Совпадал Пастернак, удивительно совпадал. У его стихов не могло быть иного лица, у его лица не могло быть иных стихов. Правда, он писал Марине Ивановне в Париж с грустью, что его сын Женя похож на него, «может быть, он не так будет безобразен, как я, может быть, — только по-другому…» Он ошибался — он был прекрасен своей мнимой некрасивостью. Столкнувшись с ним где-нибудь в метро или на улице, его нельзя было не запомнить, даже не зная, что он это он, так значительно, скульптурно было его лицо, так выделялось оно среди других мелькавших лиц. Конечно, каждое лицо неповторимо, но есть определенные типы лиц, и природа лениво варьирует их, добавляя, убавляя, совершенствуя или искажая. А тут — «что-то в лице зараз и от араба, и от его коня: настороженность, вслушивание, — и вот-вот… Полнейшая готовность к бегу. — Громадная, тоже конская, дикая и робкая ро́скось глаз. (Не глаз, а око)…» И конское сверкание белков! Лицо его приковывало к себе внимание, сражая и своей необычностью формы и силой интеллекта. Упрямство, боль, детская незащищенность, неизбывная тоска, печать осененности — по его лицу можно было читать, как по книге. Оно и воистину было подлинным произведением искусства!

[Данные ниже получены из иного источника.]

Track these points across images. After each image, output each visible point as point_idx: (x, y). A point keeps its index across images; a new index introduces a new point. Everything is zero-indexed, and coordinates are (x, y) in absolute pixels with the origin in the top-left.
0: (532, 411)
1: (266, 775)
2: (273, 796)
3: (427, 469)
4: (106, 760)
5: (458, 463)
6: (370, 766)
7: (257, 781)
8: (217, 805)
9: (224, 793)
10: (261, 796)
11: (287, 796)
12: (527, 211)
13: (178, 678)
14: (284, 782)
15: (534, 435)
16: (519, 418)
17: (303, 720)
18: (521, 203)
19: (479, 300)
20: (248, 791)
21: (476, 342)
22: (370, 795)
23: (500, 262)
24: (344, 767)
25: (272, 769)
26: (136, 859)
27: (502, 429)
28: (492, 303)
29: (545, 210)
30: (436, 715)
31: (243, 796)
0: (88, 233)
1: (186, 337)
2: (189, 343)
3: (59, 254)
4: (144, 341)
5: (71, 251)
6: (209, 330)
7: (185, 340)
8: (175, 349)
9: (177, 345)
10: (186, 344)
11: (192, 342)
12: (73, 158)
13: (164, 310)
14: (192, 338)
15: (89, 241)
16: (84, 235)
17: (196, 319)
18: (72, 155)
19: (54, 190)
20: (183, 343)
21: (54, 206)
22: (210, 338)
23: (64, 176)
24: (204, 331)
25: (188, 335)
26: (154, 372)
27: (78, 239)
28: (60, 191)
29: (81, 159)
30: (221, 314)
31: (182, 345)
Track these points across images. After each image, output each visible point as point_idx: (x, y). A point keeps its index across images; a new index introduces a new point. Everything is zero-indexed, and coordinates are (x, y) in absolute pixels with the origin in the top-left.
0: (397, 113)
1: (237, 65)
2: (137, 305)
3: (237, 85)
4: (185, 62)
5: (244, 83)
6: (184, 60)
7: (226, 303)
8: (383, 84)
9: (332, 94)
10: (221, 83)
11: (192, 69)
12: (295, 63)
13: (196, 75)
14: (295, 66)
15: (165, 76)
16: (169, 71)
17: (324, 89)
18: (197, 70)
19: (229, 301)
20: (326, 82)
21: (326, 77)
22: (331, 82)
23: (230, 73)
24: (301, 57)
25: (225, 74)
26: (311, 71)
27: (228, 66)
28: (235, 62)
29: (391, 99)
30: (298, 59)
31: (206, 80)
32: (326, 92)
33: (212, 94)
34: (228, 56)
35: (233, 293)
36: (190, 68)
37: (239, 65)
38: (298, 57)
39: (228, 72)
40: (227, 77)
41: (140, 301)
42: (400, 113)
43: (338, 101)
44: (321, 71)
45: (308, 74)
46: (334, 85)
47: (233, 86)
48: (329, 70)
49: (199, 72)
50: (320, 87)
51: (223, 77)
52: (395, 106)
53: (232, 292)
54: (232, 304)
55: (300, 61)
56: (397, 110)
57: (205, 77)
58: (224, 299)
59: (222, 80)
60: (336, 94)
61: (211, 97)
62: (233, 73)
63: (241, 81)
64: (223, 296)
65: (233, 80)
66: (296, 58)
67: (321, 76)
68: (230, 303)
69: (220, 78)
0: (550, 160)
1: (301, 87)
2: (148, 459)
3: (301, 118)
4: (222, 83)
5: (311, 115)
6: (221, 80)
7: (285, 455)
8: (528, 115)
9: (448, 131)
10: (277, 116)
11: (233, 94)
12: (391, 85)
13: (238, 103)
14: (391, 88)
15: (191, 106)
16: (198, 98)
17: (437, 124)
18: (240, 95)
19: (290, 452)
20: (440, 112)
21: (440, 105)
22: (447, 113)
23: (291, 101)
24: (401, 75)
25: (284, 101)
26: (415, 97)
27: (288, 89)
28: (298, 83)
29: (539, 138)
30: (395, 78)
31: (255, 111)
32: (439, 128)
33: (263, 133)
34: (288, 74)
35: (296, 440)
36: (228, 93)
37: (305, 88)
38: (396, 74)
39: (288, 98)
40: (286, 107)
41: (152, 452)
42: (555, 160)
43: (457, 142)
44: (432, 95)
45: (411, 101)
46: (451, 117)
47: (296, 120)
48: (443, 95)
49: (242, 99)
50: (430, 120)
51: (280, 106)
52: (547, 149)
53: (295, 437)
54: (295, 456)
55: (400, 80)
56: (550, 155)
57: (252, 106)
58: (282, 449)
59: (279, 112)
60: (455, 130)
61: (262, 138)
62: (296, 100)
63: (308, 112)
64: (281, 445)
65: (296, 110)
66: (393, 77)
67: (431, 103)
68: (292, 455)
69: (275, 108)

Ахматова?! Казалось, тоже совпадала. В эвакуации, в Ташкенте, когда она спускалась по шаткой наружной лестнице из своей «светелки» во двор, где мы, эвакуированные, стирали у колодца тряпки, — это спускалась королева в царство нищих, хотя и была она обута на босу ногу в стоптанные туфли, в старом черном платье неопределенного покроя с полукруглым вырезом, всегда одном и том же, кажется, единственном, вывезенном из блокадного Ленинграда. И черная шаль с бахромой, тоже уже видавшая виды, была накинута на плечи. Даже узбечки в паранджах, «слоны», как их называли, останавливались на улице и, неуклюже поворачиваясь в своих сплетенных из конского волоса густых сетках, свисавших со лба до самой земли (и чем-то, и правда, напоминавших хобот слона), глядели ей вслед. Столь царственна была поступь, столь величественно и с чувством своей избранности, своего превосходства несла себя эта высокая немолодая женщина с седеющей челкой на лбу.